Вопрос: Почему вы часто бываете так грубы в комментариях своем Журнале? Ведь достаточно просто не отвечать на глупый или наивный комментарий. Вы не умеете себя сдерживать?
Ответ: Я не считаю нужным себя сдерживать в этих комментариях. Я предельно четко высказался в посте и хочу, чтобы идиоты поменьше комментировали. Я добился этого, комментируют меньше. Я не стесняюсь того, что я живой нормальный человек. Веселый, сердитый, какой угодно. Я не хочу тетешкаться и сюсюкаться с идиотами или с грубиянами, не буду! Просто не отвечать?! Ко мне зашел человек, написал какую-то глупость, все равно, что нагадил на моей территории. Я буду таким и впредь.

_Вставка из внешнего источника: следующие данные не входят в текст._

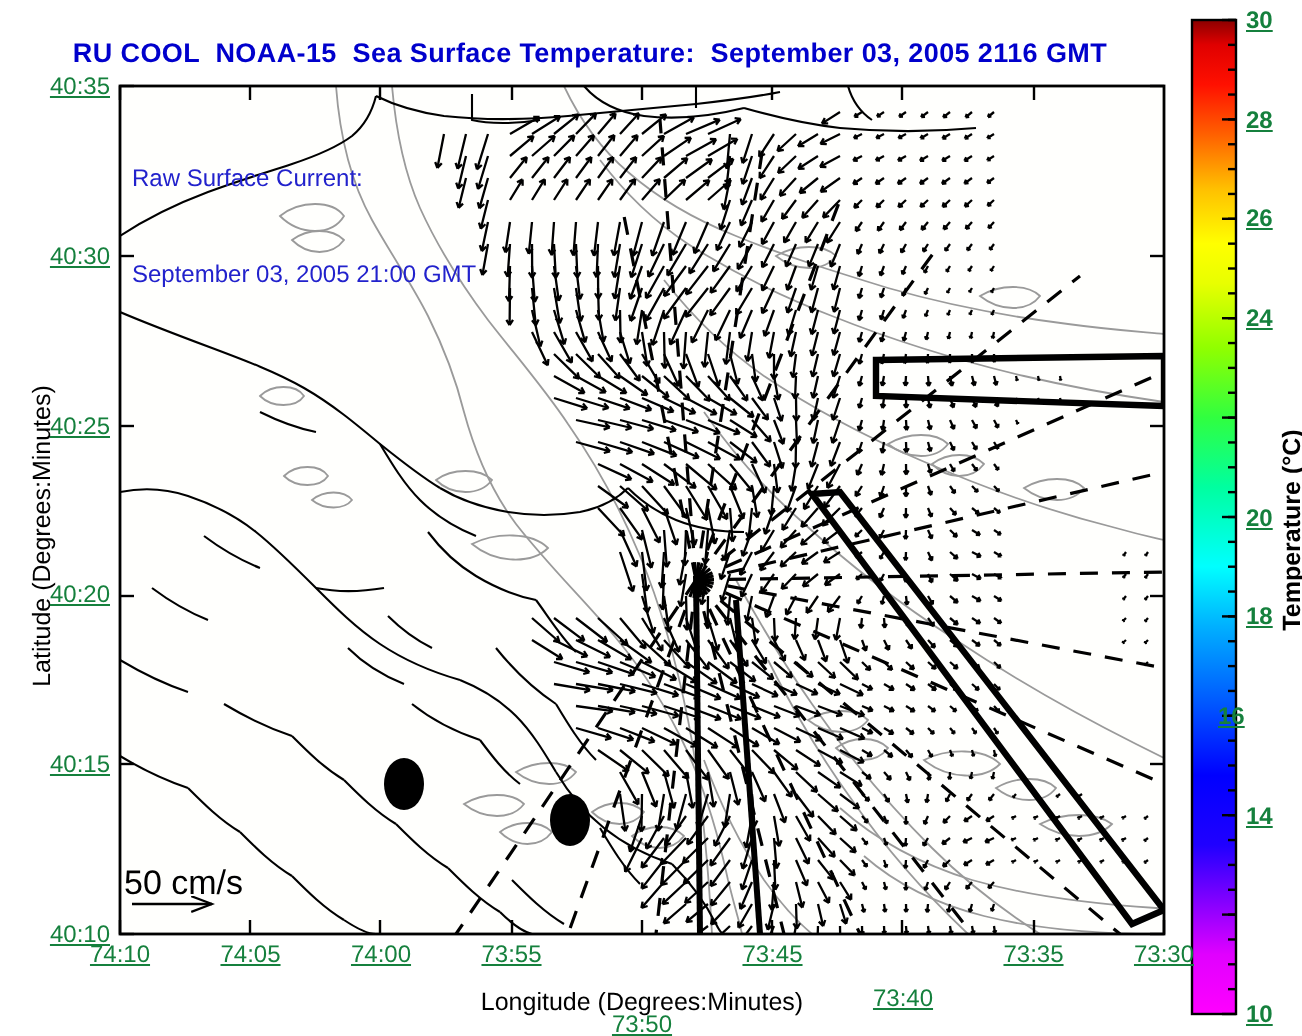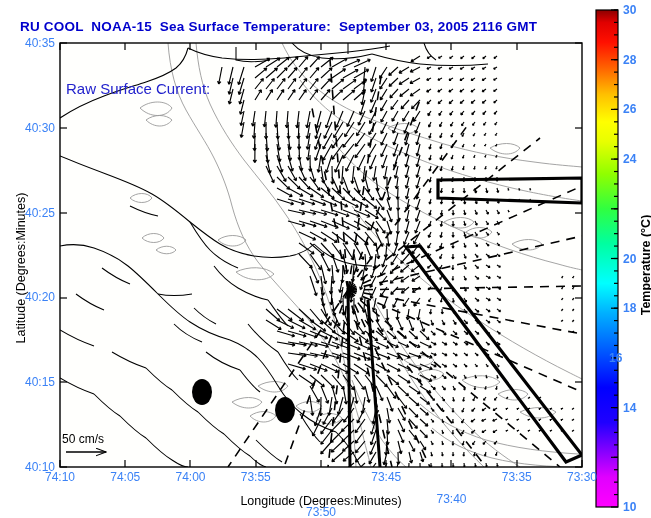--- a/index.html
+++ b/index.html
@@ -20,31 +20,30 @@
     width: 651px;
     height: 518px;
   }
   .txt {
     position: absolute;
     white-space: pre;
   }
   #title {
     left: 0; top: 19px;
     width: 590px;
-    text-align: left;
+    text-align: center;
     color: #0000cc;
     font-weight: bold;
     font-size: 13.5px;
     letter-spacing: 0.2px;
-    padding-left: 20px;
   }
   #annot {
     left: 66px; top: 49px;
     color: #2222cc;
-    font-size: 15px;
+    font-size: 12px;
     line-height: 16px;
   }
   .axlabel {
     font-size: 12.5px;
     color: #000000;
   }
   #xlabel {
     left: 60px; top: 494px;
     width: 522px;
     text-align: center;
@@ -60,28 +59,29 @@
     left: 569px; top: 255px;
     width: 160px;
     text-align: center;
     font-weight: bold;
     font-size: 12.5px;
     transform: rotate(-90deg);
     transform-origin: 80px 10px;
   }
   .ticktxt {
     font-size: 12px;
-    color: #3b82f6;
+    color: #15803d;
+    text-decoration: underline;
   }
   .xtick { transform: translateX(-50%); text-align: right; }
   .ytick { transform: translateY(-50%); text-align: right; }
   .cbtick { transform: translateY(-50%); font-weight: bold; }
   #scaletxt {
     left: 62px; top: 432px;
-    font-size: 12px;
+    font-size: 17px;
     color: #000;
   }
 </style>
 </head>
 <body>
 
 <div id="figure">
 
   <svg width="651" height="518" viewBox="0 0 651 518" style="position:absolute;left:0;top:0;">
 
@@ -1148,20 +1148,21 @@
         <line x1="618" x2="614" y1="482.15" y2="482.15"></line>
         <line x1="618" x2="614" y1="494.575" y2="494.575"></line>
       </g>
 
   </svg>
 
   <div class="txt" id="title">RU COOL  NOAA-15  Sea Surface Temperature:  September 03, 2005 2116 GMT</div>
 
   <div class="txt" id="annot">
     <div>Raw Surface Current:</div>
+    <div>September 03, 2005 21:00 GMT</div>
   </div>
 
   <div class="txt axlabel" id="xlabel">Longitude (Degrees:Minutes)</div>
   <div class="txt axlabel" id="ylabel">Latitude (Degrees:Minutes)</div>
   <div class="txt" id="cblabel">Temperature (°C)</div>
 
   <div class="txt" id="scaletxt">50 cm/s</div>
 
   <div id="xticklabels">
       <div class="txt ticktxt xtick" style="left: 60px; top: 470px;">74:10</div>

Вопрос: Обижаетесь ли вы на пародии? Кого считаете лучшим своим пародистом?
Ответ: Я вообще не умею обижаться, обижаться — это глупо. Я уже как-то дорос. Могу рассердиться, могу расстроиться, но обижаться нет. А на пародии я не обижаюсь.

Интровертная логика в восьмой ячейке Модели А Бальзака дает ему такое качество, как «абсолютный слух на глупость» и неосознанное чувство справедливости. Примером наличия данного признака у Евгения Гришковца может служить следующий его ответ:

Вопрос: Какая у Вас политическая позиция? Нужна ли вообще Вам политическая позиция?
Ответ: У меня есть гражданская позиция, какие-то убеждения мои и ощущения. Хотя я понимаю, что справедливости не существует, но у меня есть какое-то чувство справедливости, социальной и прочей, но политической нет.

Заключение

В тексте статьи автор цитирует лишь часть высказываний Евгения Валерьевича, на основании которых сделаны выводы о его социотипе. Отрывки, дублирующие иллюстрацию того или иного признака, а также части текста, требующие слишком объемного цитирования, не включены в данную работу.

К людям данного типа относятся Л. Парфёнов, Г. Греф, А. Починок, К. Орбакайте, а так же всем известный персонаж ослик Иа.